A final useful habit is to label clearly. When solving a problem, write the values of $a$, $d$, and $n$ before calculating. This makes your reasoning easier to follow and reduces errors.
Conclusion
Arithmetic sequences are an important part of Number and Algebra because they combine pattern recognition, algebraic expressions, and real-world modelling. students, you should now be able to explain what makes a sequence arithmetic, use the common difference, apply the formula $u_n=a+(n-1)d$, and interpret arithmetic sequences in contexts such as savings, earnings, and linear growth.
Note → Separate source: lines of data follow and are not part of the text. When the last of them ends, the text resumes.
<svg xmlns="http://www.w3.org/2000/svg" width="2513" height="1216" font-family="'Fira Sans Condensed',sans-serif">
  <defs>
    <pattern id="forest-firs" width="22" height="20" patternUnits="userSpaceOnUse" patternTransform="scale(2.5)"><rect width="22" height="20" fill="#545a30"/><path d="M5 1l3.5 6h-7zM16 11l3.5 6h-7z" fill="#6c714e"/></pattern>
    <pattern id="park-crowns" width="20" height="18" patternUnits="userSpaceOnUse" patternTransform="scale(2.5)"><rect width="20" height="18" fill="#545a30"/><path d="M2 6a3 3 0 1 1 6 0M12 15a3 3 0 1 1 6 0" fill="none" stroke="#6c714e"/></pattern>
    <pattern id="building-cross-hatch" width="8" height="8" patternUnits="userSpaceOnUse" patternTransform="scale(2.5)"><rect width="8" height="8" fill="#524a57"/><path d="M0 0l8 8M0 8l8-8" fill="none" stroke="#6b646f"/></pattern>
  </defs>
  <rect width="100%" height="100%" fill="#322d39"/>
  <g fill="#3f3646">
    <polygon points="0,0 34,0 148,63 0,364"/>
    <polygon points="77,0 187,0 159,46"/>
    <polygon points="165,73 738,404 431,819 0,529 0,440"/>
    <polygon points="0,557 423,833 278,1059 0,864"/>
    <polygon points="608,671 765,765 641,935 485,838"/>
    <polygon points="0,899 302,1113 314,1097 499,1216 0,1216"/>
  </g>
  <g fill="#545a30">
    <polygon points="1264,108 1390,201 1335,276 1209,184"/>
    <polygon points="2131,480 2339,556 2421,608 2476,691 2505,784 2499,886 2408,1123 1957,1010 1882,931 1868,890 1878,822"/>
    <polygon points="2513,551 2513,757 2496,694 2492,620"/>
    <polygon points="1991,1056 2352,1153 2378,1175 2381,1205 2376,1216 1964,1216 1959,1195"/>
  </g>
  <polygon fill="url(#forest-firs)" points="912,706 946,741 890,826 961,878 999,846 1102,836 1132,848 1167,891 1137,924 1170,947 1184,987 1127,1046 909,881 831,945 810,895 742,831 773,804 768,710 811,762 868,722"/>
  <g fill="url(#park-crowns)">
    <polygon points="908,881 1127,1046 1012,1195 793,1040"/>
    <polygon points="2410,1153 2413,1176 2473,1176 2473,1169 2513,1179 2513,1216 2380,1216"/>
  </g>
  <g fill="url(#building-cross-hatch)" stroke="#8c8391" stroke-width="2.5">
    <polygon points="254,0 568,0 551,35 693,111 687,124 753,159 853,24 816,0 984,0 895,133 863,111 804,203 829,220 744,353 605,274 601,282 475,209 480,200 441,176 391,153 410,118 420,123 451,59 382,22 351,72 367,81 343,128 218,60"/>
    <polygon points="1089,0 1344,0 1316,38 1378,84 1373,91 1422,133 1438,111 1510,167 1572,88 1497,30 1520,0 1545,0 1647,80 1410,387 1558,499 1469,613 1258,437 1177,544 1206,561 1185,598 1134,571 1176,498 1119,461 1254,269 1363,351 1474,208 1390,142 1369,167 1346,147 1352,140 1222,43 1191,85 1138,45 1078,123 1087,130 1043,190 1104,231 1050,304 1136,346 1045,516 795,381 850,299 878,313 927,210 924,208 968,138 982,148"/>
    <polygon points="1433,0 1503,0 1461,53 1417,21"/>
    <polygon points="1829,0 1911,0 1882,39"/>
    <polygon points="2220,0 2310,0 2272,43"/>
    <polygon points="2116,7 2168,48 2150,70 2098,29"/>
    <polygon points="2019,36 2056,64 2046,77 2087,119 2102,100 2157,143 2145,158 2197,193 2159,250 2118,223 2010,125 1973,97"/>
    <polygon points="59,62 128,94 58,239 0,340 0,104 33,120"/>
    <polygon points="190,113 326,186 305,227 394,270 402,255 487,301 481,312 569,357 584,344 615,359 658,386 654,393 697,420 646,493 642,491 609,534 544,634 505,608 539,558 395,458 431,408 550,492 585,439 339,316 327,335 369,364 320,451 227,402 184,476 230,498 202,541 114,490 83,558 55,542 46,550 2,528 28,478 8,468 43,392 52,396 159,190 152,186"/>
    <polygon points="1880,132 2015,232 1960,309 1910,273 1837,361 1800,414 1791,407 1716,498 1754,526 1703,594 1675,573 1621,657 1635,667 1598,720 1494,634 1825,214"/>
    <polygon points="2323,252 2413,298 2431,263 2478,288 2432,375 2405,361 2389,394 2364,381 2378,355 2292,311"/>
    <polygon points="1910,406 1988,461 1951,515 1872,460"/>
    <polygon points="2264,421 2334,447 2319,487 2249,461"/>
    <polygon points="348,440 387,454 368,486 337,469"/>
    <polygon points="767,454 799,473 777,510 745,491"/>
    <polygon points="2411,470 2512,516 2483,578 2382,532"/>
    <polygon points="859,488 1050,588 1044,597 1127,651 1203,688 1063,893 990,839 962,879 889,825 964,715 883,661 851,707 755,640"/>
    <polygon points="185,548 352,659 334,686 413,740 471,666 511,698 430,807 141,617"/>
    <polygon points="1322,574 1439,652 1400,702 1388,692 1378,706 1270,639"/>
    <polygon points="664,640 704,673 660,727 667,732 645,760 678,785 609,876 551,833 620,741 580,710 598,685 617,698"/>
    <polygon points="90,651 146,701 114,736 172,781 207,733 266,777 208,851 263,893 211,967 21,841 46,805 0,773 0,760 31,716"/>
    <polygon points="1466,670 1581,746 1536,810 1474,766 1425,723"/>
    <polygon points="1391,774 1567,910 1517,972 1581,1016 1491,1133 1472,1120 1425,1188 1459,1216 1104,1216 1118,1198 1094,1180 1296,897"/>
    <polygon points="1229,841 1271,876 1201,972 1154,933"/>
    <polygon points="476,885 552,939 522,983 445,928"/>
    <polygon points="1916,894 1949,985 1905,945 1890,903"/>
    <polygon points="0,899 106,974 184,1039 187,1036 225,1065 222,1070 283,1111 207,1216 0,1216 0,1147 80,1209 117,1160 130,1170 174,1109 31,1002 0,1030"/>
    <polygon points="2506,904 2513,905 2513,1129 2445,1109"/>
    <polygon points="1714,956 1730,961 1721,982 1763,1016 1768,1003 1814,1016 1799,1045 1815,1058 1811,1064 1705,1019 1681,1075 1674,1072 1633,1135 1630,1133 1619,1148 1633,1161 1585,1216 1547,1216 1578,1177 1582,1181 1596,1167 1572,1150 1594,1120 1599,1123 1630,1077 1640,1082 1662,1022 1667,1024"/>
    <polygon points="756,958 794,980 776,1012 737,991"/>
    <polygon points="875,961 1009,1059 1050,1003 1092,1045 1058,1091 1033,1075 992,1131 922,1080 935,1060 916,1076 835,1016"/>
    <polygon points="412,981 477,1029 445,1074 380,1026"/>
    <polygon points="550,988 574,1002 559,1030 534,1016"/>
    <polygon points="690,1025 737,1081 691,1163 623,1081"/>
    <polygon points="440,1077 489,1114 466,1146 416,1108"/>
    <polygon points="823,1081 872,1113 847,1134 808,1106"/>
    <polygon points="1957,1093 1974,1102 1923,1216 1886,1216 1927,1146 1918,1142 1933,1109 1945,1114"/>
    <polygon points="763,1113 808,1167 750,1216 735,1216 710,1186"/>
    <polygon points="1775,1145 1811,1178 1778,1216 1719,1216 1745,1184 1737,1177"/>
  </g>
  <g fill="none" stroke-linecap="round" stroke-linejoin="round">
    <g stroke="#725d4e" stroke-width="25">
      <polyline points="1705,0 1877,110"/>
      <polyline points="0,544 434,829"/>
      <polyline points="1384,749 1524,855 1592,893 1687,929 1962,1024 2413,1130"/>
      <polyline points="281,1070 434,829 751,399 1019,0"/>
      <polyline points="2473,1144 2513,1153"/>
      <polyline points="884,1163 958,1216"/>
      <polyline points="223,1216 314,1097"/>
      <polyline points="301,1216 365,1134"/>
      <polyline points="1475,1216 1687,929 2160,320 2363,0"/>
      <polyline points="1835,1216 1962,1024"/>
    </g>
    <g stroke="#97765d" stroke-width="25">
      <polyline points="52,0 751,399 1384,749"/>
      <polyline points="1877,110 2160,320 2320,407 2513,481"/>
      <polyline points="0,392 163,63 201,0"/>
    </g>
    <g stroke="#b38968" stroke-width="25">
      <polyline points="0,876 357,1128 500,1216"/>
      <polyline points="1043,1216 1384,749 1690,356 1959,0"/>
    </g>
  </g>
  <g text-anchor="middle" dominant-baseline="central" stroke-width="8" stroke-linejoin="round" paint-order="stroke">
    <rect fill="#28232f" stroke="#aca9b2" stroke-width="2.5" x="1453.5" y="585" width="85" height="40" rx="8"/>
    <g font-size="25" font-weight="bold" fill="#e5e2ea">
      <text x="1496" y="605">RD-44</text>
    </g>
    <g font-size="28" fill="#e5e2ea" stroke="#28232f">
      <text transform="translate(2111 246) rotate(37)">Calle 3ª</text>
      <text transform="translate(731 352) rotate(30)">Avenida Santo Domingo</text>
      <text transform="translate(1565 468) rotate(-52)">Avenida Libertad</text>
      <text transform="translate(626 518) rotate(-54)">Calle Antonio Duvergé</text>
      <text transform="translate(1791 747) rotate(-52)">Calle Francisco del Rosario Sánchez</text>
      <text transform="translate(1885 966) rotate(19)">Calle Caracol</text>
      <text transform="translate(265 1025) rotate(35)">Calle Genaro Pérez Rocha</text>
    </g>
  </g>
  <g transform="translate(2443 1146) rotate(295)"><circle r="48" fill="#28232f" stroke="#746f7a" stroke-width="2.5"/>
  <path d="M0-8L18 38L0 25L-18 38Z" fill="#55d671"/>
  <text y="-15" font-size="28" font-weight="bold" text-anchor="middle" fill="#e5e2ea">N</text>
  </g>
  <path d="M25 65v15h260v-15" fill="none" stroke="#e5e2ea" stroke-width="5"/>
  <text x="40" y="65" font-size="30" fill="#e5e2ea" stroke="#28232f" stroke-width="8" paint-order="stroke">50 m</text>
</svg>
These skills build a strong foundation for later work with sequences, functions, and financial models in IB Mathematics: Applications and Interpretation SL.
Study Notes
- An arithmetic sequence is a sequence with a constant difference between consecutive terms.
- The constant difference is called the common difference and is written as $d$.
- If the first term is $a$, the $n$th term is given by $u_n=a+(n-1)d$.
- Arithmetic sequences can increase, decrease, or stay constant.
- To test whether a sequence is arithmetic, subtract consecutive terms and check whether the difference is constant.
- The graph of an arithmetic sequence is a set of discrete points on a straight line.
- Arithmetic sequences model situations with fixed additive change, such as weekly savings or fixed yearly increases.
- They are different from geometric sequences, which involve multiplication by a constant factor.
- In IB Mathematics: Applications and Interpretation SL, arithmetic sequences connect number patterns, algebraic reasoning, and numerical modelling.